Is a well-designed circuit board not operating properly even after incorporating a shielded cavity? The reason can be ‘resonance’ — a phenomenon that can negatively affect the performance of a circuit board, which in turn hinders the overall performance of a system. Such problems can be addressed by introducing a microwave absorber in shielded microwave cavities. Microwave absorbing material can eliminate both simple and complex cavity resonance and protect the system from short-circuit.

Reducing Reflections Using Microwave Absorbers

With the increase in processor and clock speeds, the emitted frequency also increases. Standard EMI shielding materials like board-level shields, fabric over foam and finger-stock lose their effectiveness at such high speeds. It is found that these materials even contribute to the problem of resonance by providing a conductive path for the energy, thus retaining it inside the cavity. In such scenarios, microwave absorbers prove to be useful in absorbing frequencies ranging from 500 MHz to 77 GHz.

Choosing the Right Material

Microwave absorbing materials are generally of two types: magnetic resonant frequency absorbers and graded dielectric materials. Resonant materials can absorb multiple frequencies and provide better environmental resistance. While determining which type of microwave absorber to use, you should consider the physical, electrical and application parameters of the material. Also consider desired effects which may include cavity resonance reduction, insertion loss, reflection loss and surface wave attenuation. If you are going to utilize your application in protected environments, opt for graded dielectric absorbers.

Magnetic Resonant Frequency Absorbers

This type of microwave absorbing materials is designed to absorb energy at single discrete frequency as well as multiple frequencies. To make these materials absorb multiple frequencies, you need to control the critical magnetic and dielectric loading along with the thickness of each layer. Magnetic resonant frequency absorbers use the process of phase cancellation. While a part of the incoming wave is reflected, the rest is transmitted by the absorber. The transmitted portion of the wave again undergoes multiple internal reflections, thus giving rise to a series of emergent waves. The sum of the emergent waves equals in amplitude to the initial reflection portion. While according to theory, there is zero reflection at the design frequency, in reality there may be absorption of >30 dB.
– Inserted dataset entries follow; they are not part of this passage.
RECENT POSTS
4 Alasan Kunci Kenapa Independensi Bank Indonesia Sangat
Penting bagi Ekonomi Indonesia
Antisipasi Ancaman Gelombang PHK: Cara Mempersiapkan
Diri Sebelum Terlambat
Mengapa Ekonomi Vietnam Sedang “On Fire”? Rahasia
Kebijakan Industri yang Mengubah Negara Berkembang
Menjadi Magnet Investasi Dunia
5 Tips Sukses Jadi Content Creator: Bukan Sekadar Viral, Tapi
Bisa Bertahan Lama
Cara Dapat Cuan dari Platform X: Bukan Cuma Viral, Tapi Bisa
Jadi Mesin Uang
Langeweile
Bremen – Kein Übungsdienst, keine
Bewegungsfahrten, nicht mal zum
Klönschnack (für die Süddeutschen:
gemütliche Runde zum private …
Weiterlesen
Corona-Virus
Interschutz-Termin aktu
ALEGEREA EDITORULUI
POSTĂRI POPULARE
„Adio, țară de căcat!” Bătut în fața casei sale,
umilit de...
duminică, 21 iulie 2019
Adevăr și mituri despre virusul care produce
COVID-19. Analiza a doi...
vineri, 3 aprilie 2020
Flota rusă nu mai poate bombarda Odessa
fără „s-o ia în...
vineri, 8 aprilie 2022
The most common type of magnetic resonant frequency absorbing material is distributed magnetic fillers suspended in a flexible elastomeric matrix. The principle of phase cancellation states that the lower the frequency to be attenuated, the thicker the material should be. So how can you make the material thinner? Increase the permeability and permittivity of the elastomer. This will help raise the refractive index and you will attain the desired thinness.  Also, iron, ferrites and certain alloys are used as fillers to increase the permeability of the base material. Depending on the frequency for which these absorbers are optimized, common thickness range is 0.020″ to 0.175″.

Graded Dielectric Absorbers

Graded dielectric absorbers require a steady tapering of impedance from a free space to a lossy state to achieve absorption. With little initial reflection, a material with adequate transition from free space to lossy state can provide high attenuation. The most common absorbing medium is a conductive carbon coating over a polyurethane-based foam substrate. Materials having <1/3 wavelength thickness can achieve high levels of reflection loss, even better than 20 dB.  Popular dielectric absorbing materials include plastic, foam and elastomers, which are non-magnetic and have a permeability of 1.

Microwave absorbing materials have established their importance in the field of EMI shielding. Earlier, microwave absorbing materials were used by the U.S. military to reduce the reflections of high-frequency energy. However, using microwave absorber for commercial applications has become a trend with the increasing clock speeds in smart electronic devices. No wonder, more and more service providers in the diverse fields of consumer electronics are adopting this technology.